#### Material to process:
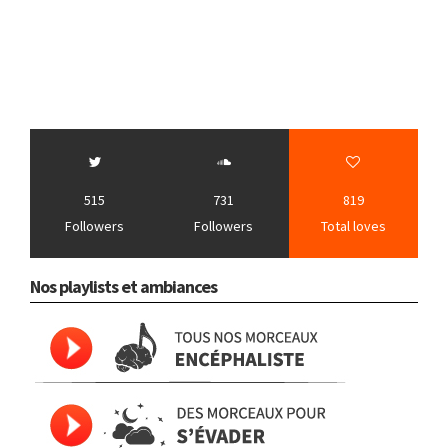
515
731
819
Followers
Followers
Total loves
Nos playlists et ambiances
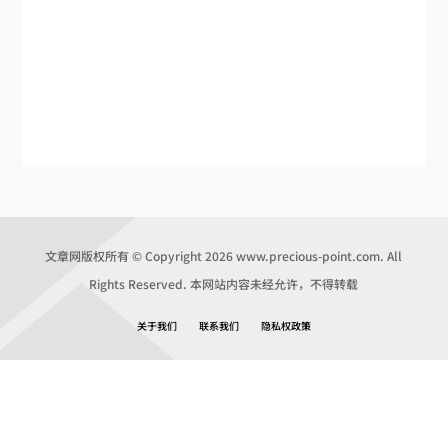
文章网版权所有 © Copyright 2026 www.precious-point.com. All
Rights Reserved. 本网站内容未经允许，不得转载
关于我们
联系我们
隐私权政策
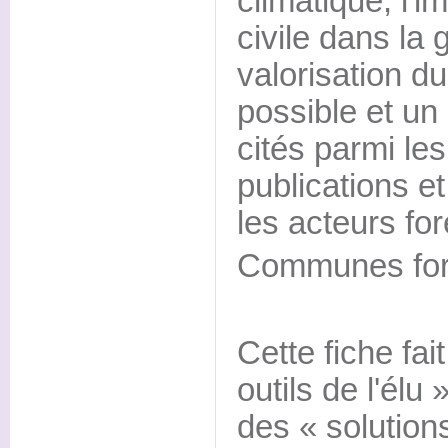
climatique, l'i
civile dans la 
valorisation du
possible et un
cités parmi le
publications e
les acteurs fo
Communes fore
Cette fiche fai
outils de l'élu
des « solution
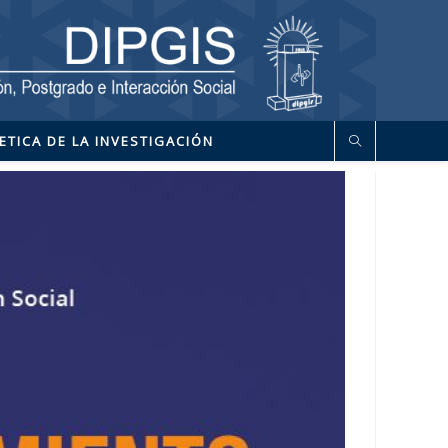
ETICA DE LA INVESTIGACIÓN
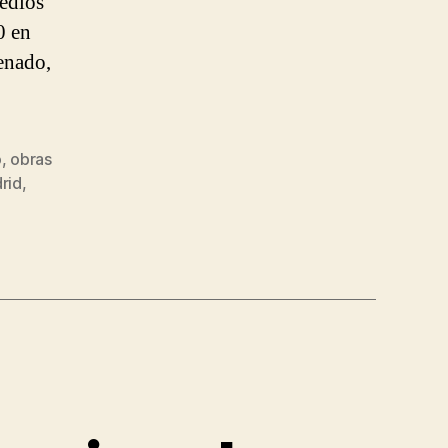
medios
0 en
enado,
o
,
obras
rid
,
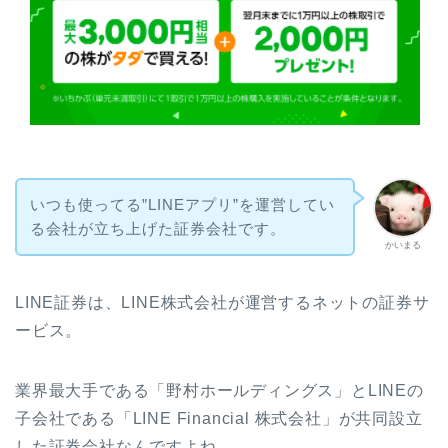
いつも使ってる”LINEアプリ”を運営してい
る会社が立ち上げた証券会社です。
かいまる
LINE証券は、LINE株式会社が運営するネットの証券サ
ービス。
業界最大手である「野村ホールディングス」とLINEの
子会社である「LINE Financial 株式会社」が共同設立
した証券会社なんですよね。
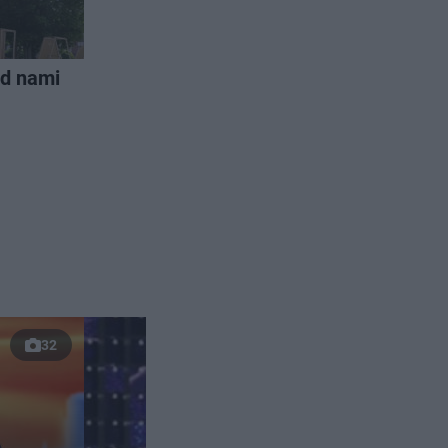
ed nami
32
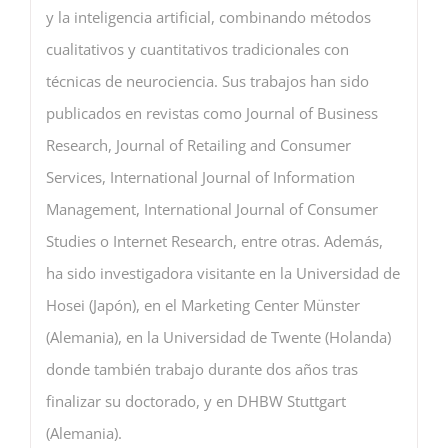
y la inteligencia artificial, combinando métodos
cualitativos y cuantitativos tradicionales con
técnicas de neurociencia. Sus trabajos han sido
publicados en revistas como Journal of Business
Research, Journal of Retailing and Consumer
Services, International Journal of Information
Management, International Journal of Consumer
Studies o Internet Research, entre otras. Además,
ha sido investigadora visitante en la Universidad de
Hosei (Japón), en el Marketing Center Münster
(Alemania), en la Universidad de Twente (Holanda)
donde también trabajo durante dos años tras
finalizar su doctorado, y en DHBW Stuttgart
(Alemania).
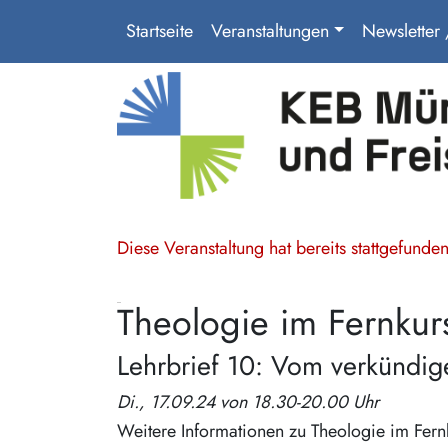
Startseite
Veranstaltungen
Newsletter
Diese Veranstaltung hat bereits stattgefund
Theologie im Fernkur
Lehrbrief 10: Vom verkündig
Di., 17.09.24 von 18.30-20.00 Uhr
Weitere Informationen zu Theologie im Fern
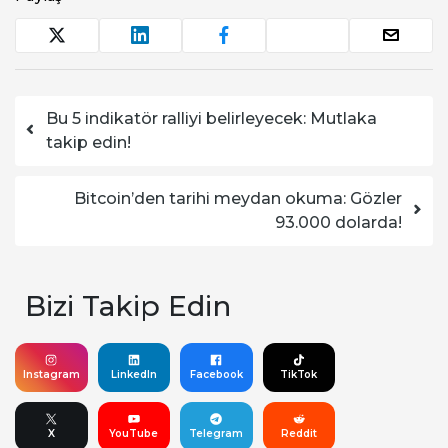
Yazı dolaşımı
Bu 5 indikatör ralliyi belirleyecek: Mutlaka
takip edin!
Bitcoin’den tarihi meydan okuma: Gözler
93.000 dolarda!
Bizi Takip Edin
Instagram
LinkedIn
Facebook
TikTok
X
YouTube
Telegram
Reddit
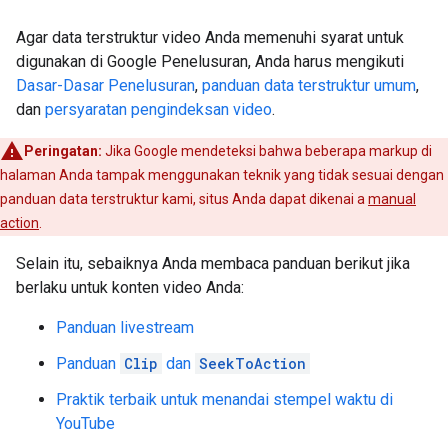
Agar data terstruktur video Anda memenuhi syarat untuk
digunakan di Google Penelusuran, Anda harus mengikuti
Dasar-Dasar Penelusuran
,
panduan data terstruktur umum
,
dan
persyaratan pengindeksan video
.
Peringatan:
Jika Google mendeteksi bahwa beberapa markup di
halaman Anda tampak menggunakan teknik yang tidak sesuai dengan
panduan data terstruktur kami, situs Anda dapat dikenai a
manual
action
.
Selain itu, sebaiknya Anda membaca panduan berikut jika
berlaku untuk konten video Anda:
Panduan livestream
Panduan
Clip
dan
SeekToAction
Praktik terbaik untuk menandai stempel waktu di
YouTube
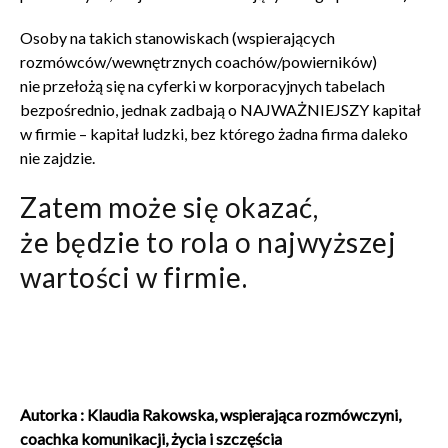
Osoby na takich stanowiskach (wspierających
rozmówców/wewnętrznych coachów/powierników)
nie przełożą się na cyferki w korporacyjnych tabelach
bezpośrednio, jednak zadbają o NAJWAŻNIEJSZY kapitał
w firmie – kapitał ludzki, bez którego żadna firma daleko
nie zajdzie.
Zatem może się okazać,
że będzie to rola o najwyższej
wartości w firmie.
Autorka : Klaudia Rakowska, wspierająca rozmówczyni,
coachka komunikacji, życia i szczęścia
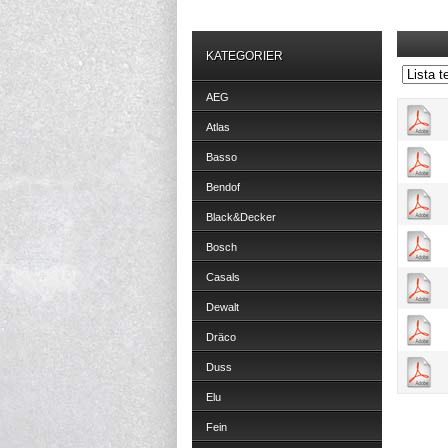
KATEGORIER
AEG
Atlas
Basso
Bendof
Black&Decker
Bosch
Casals
Dewalt
Dräco
Duss
Elu
Fein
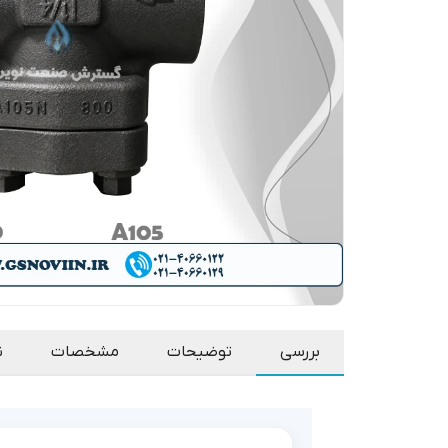
بررسی
توضیحات
مشخصات
ن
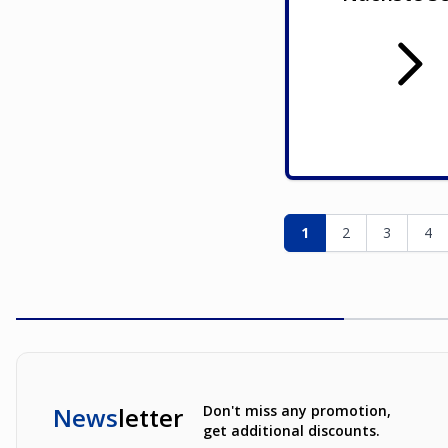
Seite
Sie lesen gerade die
Seite
Seite
Sei
1
2
3
4
News
letter
Don't miss any promotion,
get additional discounts.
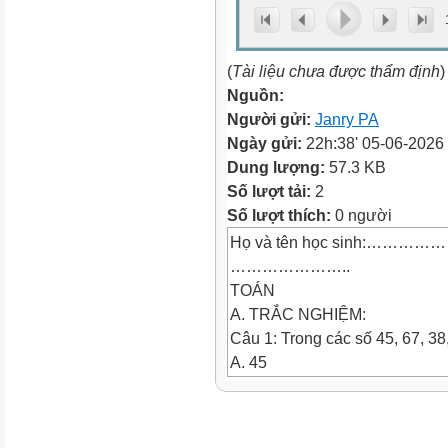
(
Tài liệu chưa được thẩm định
)
Nguồn:
Người gửi:
Janry PA
Ngày gửi:
22h:38' 05-06-2026
Dung lượng:
57.3 KB
Số lượt tải:
2
Số lượt thích:
0 người
Họ và tên học sinh:…
…………………..
TOÁN
A. TRẮC NGHIỆM:
Câu 1: Trong các số 45, 67, 38,
A. 45
B. 67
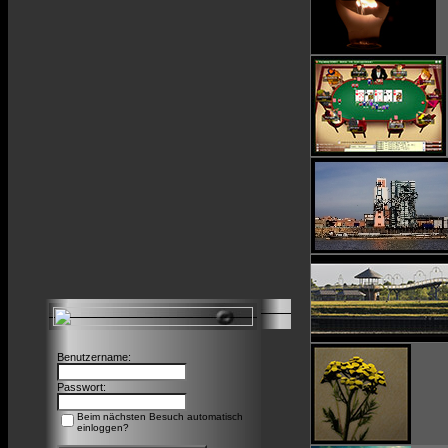
Benutzername:
Passwort:
Beim nächsten Besuch automatisch
einloggen?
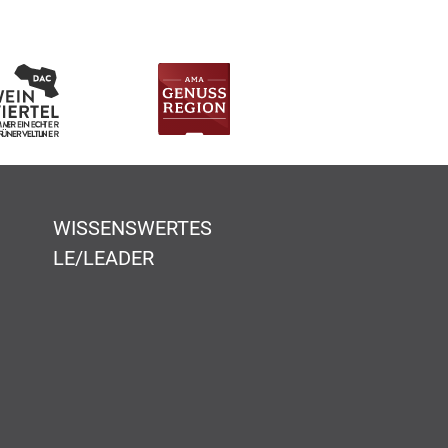
WISSENSWERTES
LE/LEADER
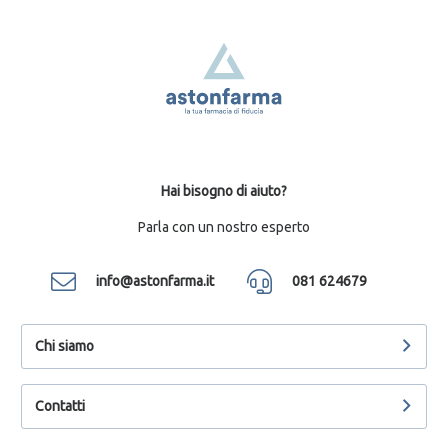
Hai bisogno di aiuto?
Parla con un nostro esperto
info@astonfarma.it
081 624679
Chi siamo
Contatti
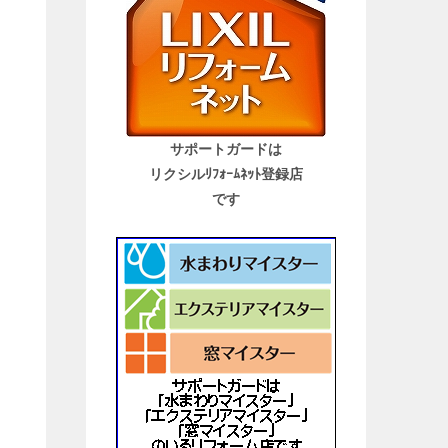
サポートガードは
リクシルﾘﾌｫｰﾑﾈｯﾄ登録店
です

#### Task statement:
Output the records above exactly; leave out the pictures.

#### Response box:
515
731
819
Followers
Followers
Total loves
Nos playlists et ambiances
文章网版权所有 © Copyright 2026 www.precious-point.com. All
Rights Reserved. 本网站内容未经允许，不得转载
关于我们
联系我们
隐私权政策
climatique, l'i
civile dans la 
valorisation du
possible et un
cités parmi le
publications e
les acteurs fo
Communes fore
Cette fiche fai
outils de l'élu
des « solution
ETICA DE LA INVESTIGACIÓN
medios
0 en
enado,
o
,
obras
rid
,
いつも使ってる”LINEアプリ”を運営してい
る会社が立ち上げた証券会社です。
かいまる
LINE証券は、LINE株式会社が運営するネットの証券サ
ービス。
業界最大手である「野村ホールディングス」とLINEの
子会社である「LINE Financial 株式会社」が共同設立
した証券会社なんですよね。
ed nami
32
y la inteligencia artificial, combinando métodos
cualitativos y cuantitativos tradicionales con
técnicas de neurociencia. Sus trabajos han sido
publicados en revistas como Journal of Business
Research, Journal of Retailing and Consumer
Services, International Journal of Information
Management, International Journal of Consumer
Studies o Internet Research, entre otras. Además,
ha sido investigadora visitante en la Universidad de
Hosei (Japón), en el Marketing Center Münster
(Alemania), en la Universidad de Twente (Holanda)
donde también trabajo durante dos años tras
finalizar su doctorado, y en DHBW Stuttgart
(Alemania).
Startseite
Veranstaltungen
Newsletter
Diese Veranstaltung hat bereits stattgefund
Theologie im Fernkur
Lehrbrief 10: Vom verkündig
Di., 17.09.24 von 18.30-20.00 Uhr
Weitere Informationen zu Theologie im Fern
Yazı dolaşımı
Bu 5 indikatör ralliyi belirleyecek: Mutlaka
takip edin!
Bitcoin’den tarihi meydan okuma: Gözler
93.000 dolarda!
Bizi Takip Edin
Instagram
LinkedIn
Facebook
TikTok
X
YouTube
Telegram
Reddit
Agar data terstruktur video Anda memenuhi syarat untuk
digunakan di Google Penelusuran, Anda harus mengikuti
Dasar-Dasar Penelusuran
,
panduan data terstruktur umum
,
dan
persyaratan pengindeksan video
.
Peringatan:
Jika Google mendeteksi bahwa beberapa markup di
halaman Anda tampak menggunakan teknik yang tidak sesuai dengan
panduan data terstruktur kami, situs Anda dapat dikenai a
manual
action
.
Selain itu, sebaiknya Anda membaca panduan berikut jika
berlaku untuk konten video Anda:
Panduan livestream
Panduan
Clip
dan
SeekToAction
Praktik terbaik untuk menandai stempel waktu di
YouTube
Osoby na takich stanowiskach (wspierających
rozmówców/wewnętrznych coachów/powierników)
nie przełożą się na cyferki w korporacyjnych tabelach
bezpośrednio, jednak zadbają o NAJWAŻNIEJSZY kapitał
w firmie – kapitał ludzki, bez którego żadna firma daleko
nie zajdzie.
Zatem może się okazać,
że będzie to rola o najwyższej
wartości w firmie.
Autorka : Klaudia Rakowska, wspierająca rozmówczyni,
coachka komunikacji, życia i szczęścia
KATEGORIER
AEG
Atlas
Basso
Bendof
Black&Decker
Bosch
Casals
Dewalt
Dräco
Duss
Elu
Fein
بررسی
توضیحات
مشخصات
ن
Seite
Sie lesen gerade die
Seite
Seite
Sei
1
2
3
4
News
letter
Don't miss any promotion,
get additional discounts.
(
Tài liệu chưa được thẩm định
)
Nguồn:
Người gửi:
Janry PA
Ngày gửi:
22h:38' 05-06-2026
Dung lượng:
57.3 KB
Số lượt tải:
2
Số lượt thích:
0 người
Họ và tên học sinh:…
…………………..
TOÁN
A. TRẮC NGHIỆM:
Câu 1: Trong các số 45, 67, 38,
A. 45
B. 67
Benutzername:
Passwort:
Beim nächsten Besuch automatisch
einloggen?
WISSENSWERTES
LE/LEADER
Hai bisogno di aiuto?
Parla con un nostro esperto
info@astonfarma.it
081 624679
Chi siamo
Contatti
サポートガードは
リクシルﾘﾌｫｰﾑﾈｯﾄ登録店
です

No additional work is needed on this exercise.